When Will the Senseless Violence Stop?

Just in the past week:


Nov. 5: Army psychiatrist goes berserk and kills 13 and injures 30 fellow soldiers.


Nov. 6: Disgruntled former employee returns to engineering firm in Orlando, FL, where he was once employed, and kills one and injures five.


Nov. 10: Man marches into a drug testing center in Tualatin, OR (very close to us!), and kills his estranged wife and himself and injures two of her coworkers.


Washington DC sniper, John Allen Muhammad, was executed for the cold blood killing spree he carried out in 2002, which victimized 10 people.

Nov. 11: Three people were just found dead in an apparent murder-suicide in Bethany, Oregon (also very close to us).


Three thoughts:


1. The domestic violence killings in the Portland area remind me of my sister's dear friend and housemate Diana, who was killed by her psychotic, deranged husband one night, while she slept. He shot her in the head while she was asleep, and then shot himself. My sister learned of this when she saw Diana's house on the news that night. Nadine had been her matron of honor, and we all attended the wedding. Her husband, Kane, had been insanely jealous and clearly unbalanced. Something tipped him over the edge, and no one saw it coming.
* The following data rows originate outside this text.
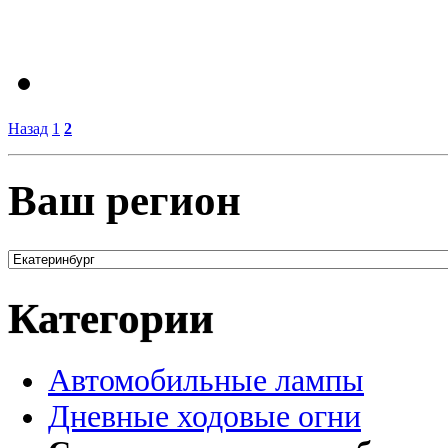
Назад
1
2
Ваш регион
Категории
Автомобильные лампы
Дневные ходовые огни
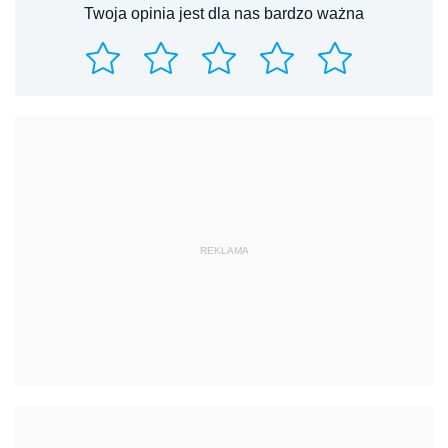
Twoja opinia jest dla nas bardzo ważna
REKLAMA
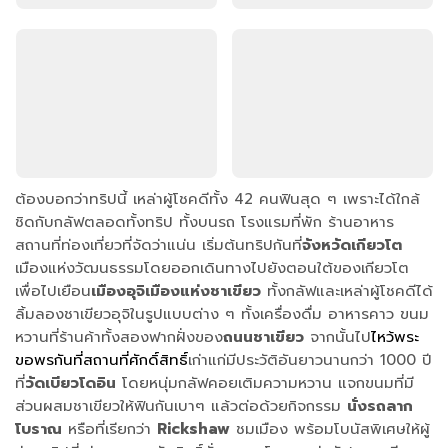
ต้องบอกว่าทริปนี้ เหล่าผู้โชคดีทั้ง 42 คนฟินสุด ๆ เพราะได้ใกล้
ชิดกับกลัฟตลอดทั้งทริป ทั้งบนรถ โรงแรมที่พัก ร้านอาหาร
สถานที่ท่องเที่ยวที่จัดว่าแน่น เริ่มต้นทริปกันที่
จังหวัดเกียวโต
เมืองแห่งวัฒนธรรมโดยออกเดินทางไปยังตอนใต้ของเกียวโต
เพื่อไปเยือน
เมืองอุจิเมืองแห่งชาเขียว
ทั้งกลัฟและเหล่าผู้โชคดีได้
ลิ้มลองชาเขียวอุจิในรูปแบบต่าง ๆ ทั้งเครื่องดื่ม อาหารคาว ขนม
หวานที่ร้านค้าทั้งสองฟากฝั่งของ
ถนนชาเขียว
จากนั้นไป
ไหว้พระ
ขอพรกันที่สถานที่ศักดิ์สิทธิ์
เก่าแก่มีประวัติอันยาวนานกว่า 1000 ปี
ที่
วัดเบียวโดอิน
โดยหนุ่มกลัฟคอยเติมความหวาน แจกขนมที่มี
ส่วนผสมชาเขียวให้ฟินกันเบาๆ แล้วต่อด้วยกิจกรรม
นั่งรถลาก
โบราณ
หรือที่เรียกว่า
Rickshaw
ชมเมือง พร้อมโบนัสพิเศษให้ผู้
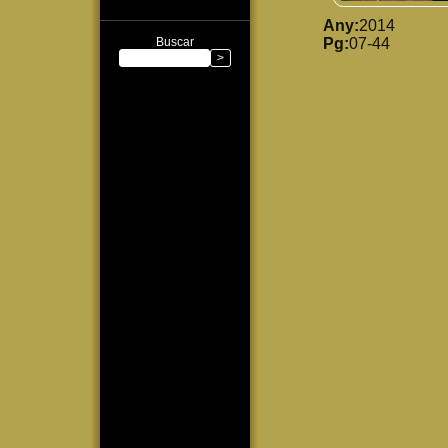
Any:
2014
Buscar
Pg:
07-44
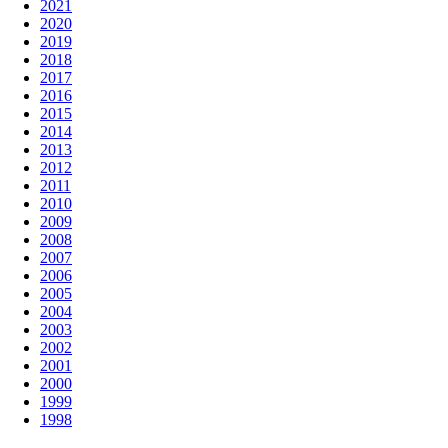
2021
2020
2019
2018
2017
2016
2015
2014
2013
2012
2011
2010
2009
2008
2007
2006
2005
2004
2003
2002
2001
2000
1999
1998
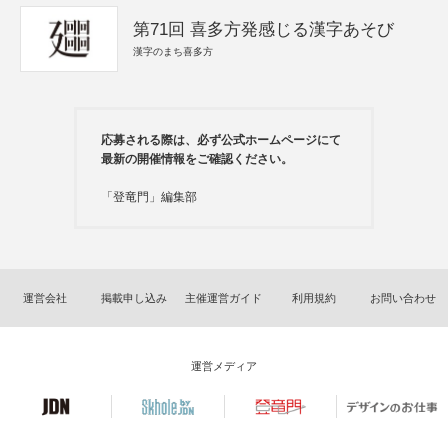
第71回 喜多方発感じる漢字あそび
漢字のまち喜多方
応募される際は、必ず公式ホームページにて
最新の開催情報をご確認ください。
「登竜門」編集部
運営会社
掲載申し込み
主催運営ガイド
利用規約
お問い合わせ
運営メディア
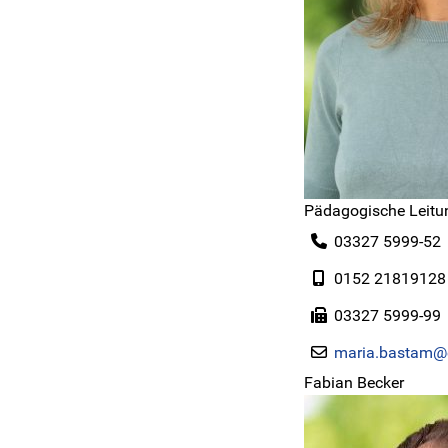
Pädagogische Leitu
03327 5999-52
0152 21819128
03327 5999-99
maria.bastam@e
Fabian Becker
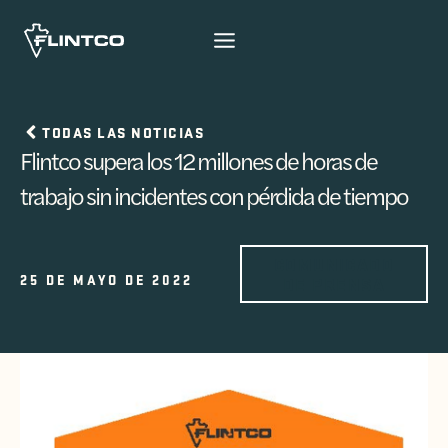
Ir al contenido
TODAS LAS NOTICIAS
Flintco supera los 12 millones de horas de
trabajo sin incidentes con pérdida de tiempo
COMUNICADO
25 DE MAYO DE 2022
DE PRENSA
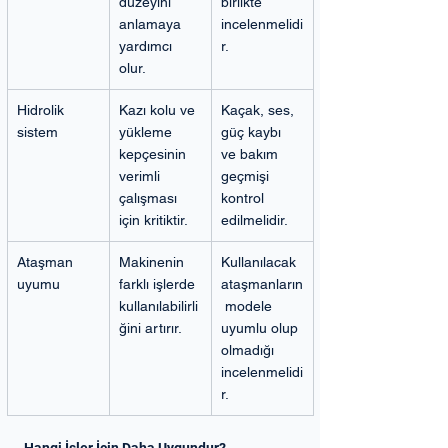
düzeyini 
birlikte 
anlamaya 
incelenmelidi
yardımcı 
r.
olur.
Hidrolik 
Kazı kolu ve 
Kaçak, ses, 
sistem
yükleme 
güç kaybı 
kepçesinin 
ve bakım 
verimli 
geçmişi 
çalışması 
kontrol 
için kritiktir.
edilmelidir.
Ataşman 
Makinenin 
Kullanılacak 
uyumu
farklı işlerde 
ataşmanların
kullanılabilirli
 modele 
ğini artırır.
uyumlu olup 
olmadığı 
incelenmelidi
r.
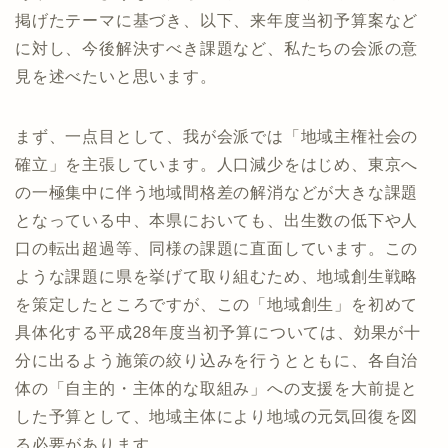
掲げたテーマに基づき、以下、来年度当初予算案など
に対し、今後解決すべき課題など、私たちの会派の意
見を述べたいと思います。
まず、一点目として、我が会派では「地域主権社会の
確立」を主張しています。人口減少をはじめ、東京へ
の一極集中に伴う地域間格差の解消などが大きな課題
となっている中、本県においても、出生数の低下や人
口の転出超過等、同様の課題に直面しています。この
ような課題に県を挙げて取り組むため、地域創生戦略
を策定したところですが、この「地域創生」を初めて
具体化する平成28年度当初予算については、効果が十
分に出るよう施策の絞り込みを行うとともに、各自治
体の「自主的・主体的な取組み」への支援を大前提と
した予算として、地域主体により地域の元気回復を図
る必要があります。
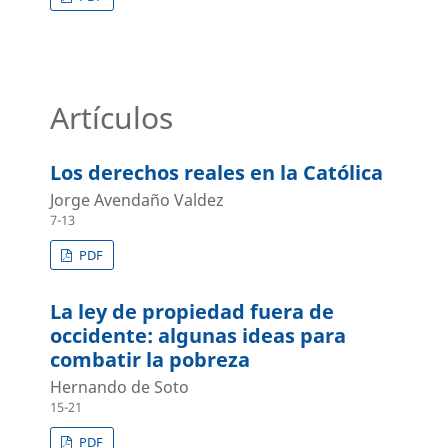
Artículos
Los derechos reales en la Católica
Jorge Avendaño Valdez
7-13
PDF
La ley de propiedad fuera de
occidente: algunas ideas para
combatir la pobreza
Hernando de Soto
15-21
PDF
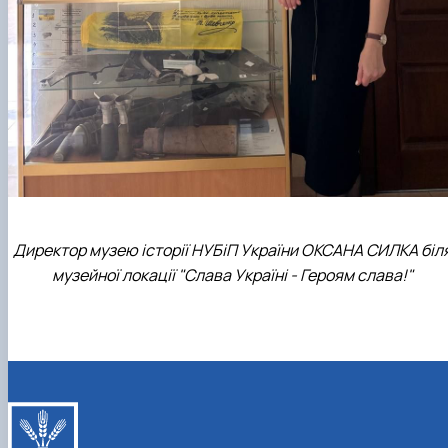
Директор музею історії НУБіП України ОКСАНА СИЛКА біл
музейної локації "Слава Україні - Героям слава!"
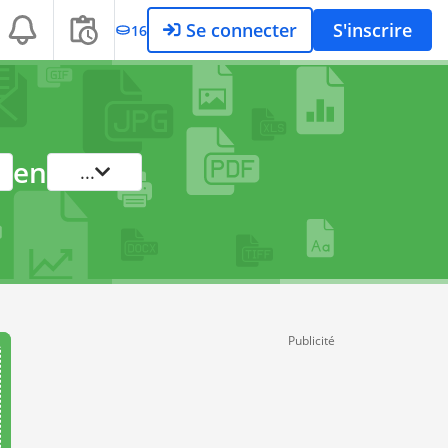
Se connecter
S'inscrire
16
en
...
Publicité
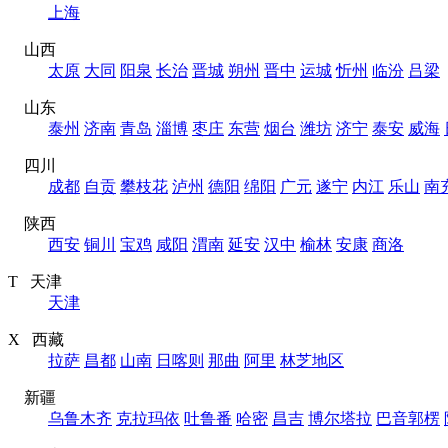
上海
山西
太原
大同
阳泉
长治
晋城
朔州
晋中
运城
忻州
临汾
吕梁
山东
泰州
济南
青岛
淄博
枣庄
东营
烟台
潍坊
济宁
泰安
威海
四川
成都
自贡
攀枝花
泸州
德阳
绵阳
广元
遂宁
内江
乐山
南
陕西
西安
铜川
宝鸡
咸阳
渭南
延安
汉中
榆林
安康
商洛
T 天津
天津
X 西藏
拉萨
昌都
山南
日喀则
那曲
阿里
林芝地区
新疆
乌鲁木齐
克拉玛依
吐鲁番
哈密
昌吉
博尔塔拉
巴音郭楞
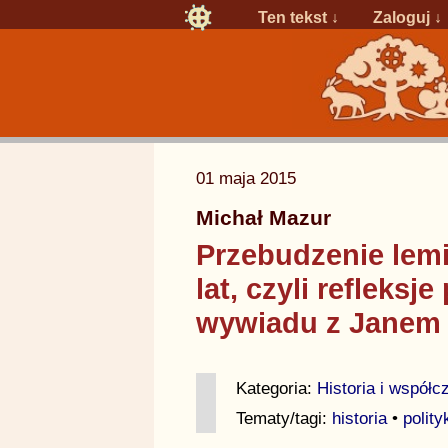
Ten tekst ↓
Zaloguj
↓
01 maja 2015
Michał Mazur
Przebudzenie lemi
lat, czyli refleksj
wywiadu z Janem
Kategoria:
Historia i współ
Tematy/tagi:
historia
•
polity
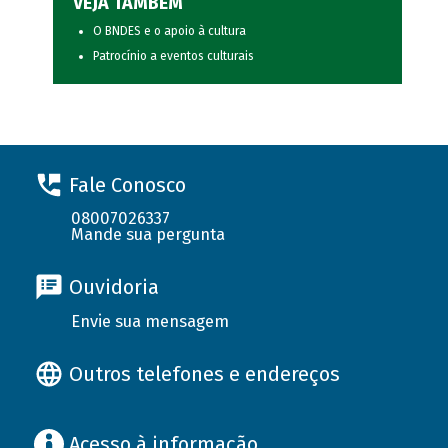
VEJA TAMBÉM
O BNDES e o apoio à cultura
Patrocínio a eventos culturais
Fale Conosco
08007026337
Mande sua pergunta
Ouvidoria
Envie sua mensagem
Outros telefones e endereços
Acesso à informação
2. While driving with Chris yesterday, we were listening to NPR and heard the story about John Allen Muhammad's execution. Chris asked me what the "DC sniper" was, and I told him. I asked him what he thought about the death penalty, and he commented that he thought it made sense if the person had committed murder. I then gently tried to point out that I didn't believe that we as humans had the right to put another person to death...and the death penalty is frequently unjust in the way it is implemented. I told him that I had done a research paper about the death penalty when I was in high school. I also said that I might feel differently if one of my loved ones had been murdered.


3. Where, in all of this senseless violence, is the discussion about gun control? (If people are discussing it, they are doing it very quietly.) Every single killing listed above was committed with a gun. I think the lack of discussion about gun control shows that we have become immune to violence. That and the the fact that the Democratic Party is afraid to face the NRA lobbyists. Has we accepted insane, senseless violence as de rigeur in our society? If not, why not question the ease with which violent Americans can procure and use guns?